Chegando a casa, depois de um dia de trabalho que mereceria a trilha sonora do filme “007- sem tempo para morrer”, a mãe corre, sem saber ao certo o que priorizar. Ela agita-se por entre os cômodos e corredores da casa. Não está sozinha, há mais pessoas na casa com quem ela possa contar, e precisam dela também, mas ela está sem tempo, inclusive para perceber-se como esgotável. O menino liga a TV, mas não o apetece; tenta bater uma bola no quintal, mas não se anima. Olha a correria da mãe, não a identifica muito bem, e tenta um contato:
– Mãe, se eu tivesse uma dúvida muito difícil, uma dúvida difícil até de pensar, você me explicaria?

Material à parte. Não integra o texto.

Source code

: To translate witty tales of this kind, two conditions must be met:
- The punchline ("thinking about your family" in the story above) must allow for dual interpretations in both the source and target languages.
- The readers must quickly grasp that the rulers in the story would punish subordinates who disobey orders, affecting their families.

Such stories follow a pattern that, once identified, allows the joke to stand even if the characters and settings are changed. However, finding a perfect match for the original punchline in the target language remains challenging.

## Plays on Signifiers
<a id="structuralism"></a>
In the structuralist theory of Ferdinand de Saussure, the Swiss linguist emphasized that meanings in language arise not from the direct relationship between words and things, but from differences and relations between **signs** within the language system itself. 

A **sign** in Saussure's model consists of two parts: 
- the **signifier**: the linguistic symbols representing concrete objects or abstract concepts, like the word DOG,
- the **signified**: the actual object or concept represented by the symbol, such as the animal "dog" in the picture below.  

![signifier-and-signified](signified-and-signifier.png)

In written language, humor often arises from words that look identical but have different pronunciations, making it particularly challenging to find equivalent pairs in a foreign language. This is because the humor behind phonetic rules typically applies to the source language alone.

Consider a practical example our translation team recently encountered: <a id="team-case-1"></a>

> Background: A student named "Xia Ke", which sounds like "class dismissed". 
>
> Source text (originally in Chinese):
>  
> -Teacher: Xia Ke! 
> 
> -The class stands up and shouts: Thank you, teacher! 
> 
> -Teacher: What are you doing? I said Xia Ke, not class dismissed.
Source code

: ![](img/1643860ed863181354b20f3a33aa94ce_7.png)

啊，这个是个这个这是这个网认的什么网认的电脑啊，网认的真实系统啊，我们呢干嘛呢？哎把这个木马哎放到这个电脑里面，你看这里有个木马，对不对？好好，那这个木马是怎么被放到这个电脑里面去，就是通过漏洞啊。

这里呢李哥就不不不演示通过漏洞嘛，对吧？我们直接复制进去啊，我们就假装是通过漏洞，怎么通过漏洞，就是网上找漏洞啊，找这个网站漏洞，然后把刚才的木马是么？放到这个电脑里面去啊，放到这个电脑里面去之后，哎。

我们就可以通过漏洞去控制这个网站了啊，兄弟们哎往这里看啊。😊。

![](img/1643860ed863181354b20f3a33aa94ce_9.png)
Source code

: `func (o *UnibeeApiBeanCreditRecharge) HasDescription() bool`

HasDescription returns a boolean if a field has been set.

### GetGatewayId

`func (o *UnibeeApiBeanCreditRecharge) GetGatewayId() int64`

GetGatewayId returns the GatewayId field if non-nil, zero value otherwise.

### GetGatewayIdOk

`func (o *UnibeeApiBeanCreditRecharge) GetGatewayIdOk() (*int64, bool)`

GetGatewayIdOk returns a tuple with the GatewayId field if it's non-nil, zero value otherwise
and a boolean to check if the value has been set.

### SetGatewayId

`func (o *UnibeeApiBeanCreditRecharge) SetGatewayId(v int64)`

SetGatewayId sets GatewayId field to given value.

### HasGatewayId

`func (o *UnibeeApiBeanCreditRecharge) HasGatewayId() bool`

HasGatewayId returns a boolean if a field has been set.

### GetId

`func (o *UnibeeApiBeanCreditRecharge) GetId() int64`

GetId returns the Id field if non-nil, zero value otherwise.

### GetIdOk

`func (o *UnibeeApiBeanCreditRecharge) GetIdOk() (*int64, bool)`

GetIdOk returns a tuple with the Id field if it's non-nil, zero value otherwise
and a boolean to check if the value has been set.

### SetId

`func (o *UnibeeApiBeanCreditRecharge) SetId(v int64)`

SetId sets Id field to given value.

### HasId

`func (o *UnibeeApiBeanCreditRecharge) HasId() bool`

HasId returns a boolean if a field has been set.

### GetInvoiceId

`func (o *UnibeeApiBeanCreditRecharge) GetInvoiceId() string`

– Acredito que sim. Filho. E se eu não conseguisse resolvê-la, pelo menos tentaria! Qual é a dúvida?, mas me fale já entrando no banho.
– Você já respondeu, era só essa. Se algum dia eu tiver uma dúvida bem duvidosa mesmo, posso te perguntar, então? É isso.
– Então você não tem dúvida, filho. Era só uma conversa?
– Como não, mãe! Te fiz uma pergunta, você me respondeu. Pronto.
– Pergunta esquisita. Você anda fazendo essas perguntas esquisitas para sua professora? Porque se ela me chamar na escola por conta desse tipo de assunto, menino…
– Mãe, então eu não posso fazer perguntas difíceis pra minha professora? Ela vai ficar brava e você ficará brava, se ela ficar brava comigo?
– Vá tomar banho, querido, pelo amor de Deus!
– É pra eu parar de falar né, mãe, tá bom, eu paro. Você deve estar cansada. Quando eu acabar de tomar banho, posso jogar no celular?
A mãe cala, afaga o menino, chama-o para uma partida de jogo de tabuleiro, a urgência agora era ele, o resto e correria, poderiam ficar para depois. Depois ela se preocupa com o dever de casa, depois ela organiza o jantar, depois ela dobra as roupas e guarda os sapatos, depois ela descansa, depois ela toma banho, hidrata o cabelo ou lixa suas unhas das mãos. Depois ela começa aquele capítulo do livro novo, depois ela toma um vinho e marca um encontro com as amigas que não vê há tanto tempo, depois ela deita no colo do seu marido para receber carinhos e esticar as costas. Depois, agora ela joga trilha, dominó e damas, para não ter de dormir com o sentimento de ter calado seu filho.
Jogam por pouco mais de uma hora, o menino começou a cochilar e pediu para que ela deitasse ao seu lado. Naquele dia, teve sanduíche no jantar, não teve legumes, suco natural ou outra coisa muito necessária para o desenvolvimento saudável dele. As roupas, bolsas e sapatos não seriam guardados e todos continuariam a sua vida, estranhamente bem.
Os compromissos seriam agendados em outro momento e a sua unha das mãos estavam ótimas e desempenham bem a função de proteger as pontas dos dedos. Ela descansa depois, depois que todos adormecerem, talvez. O fim de semana já estava próximo, mesmo. Era isso.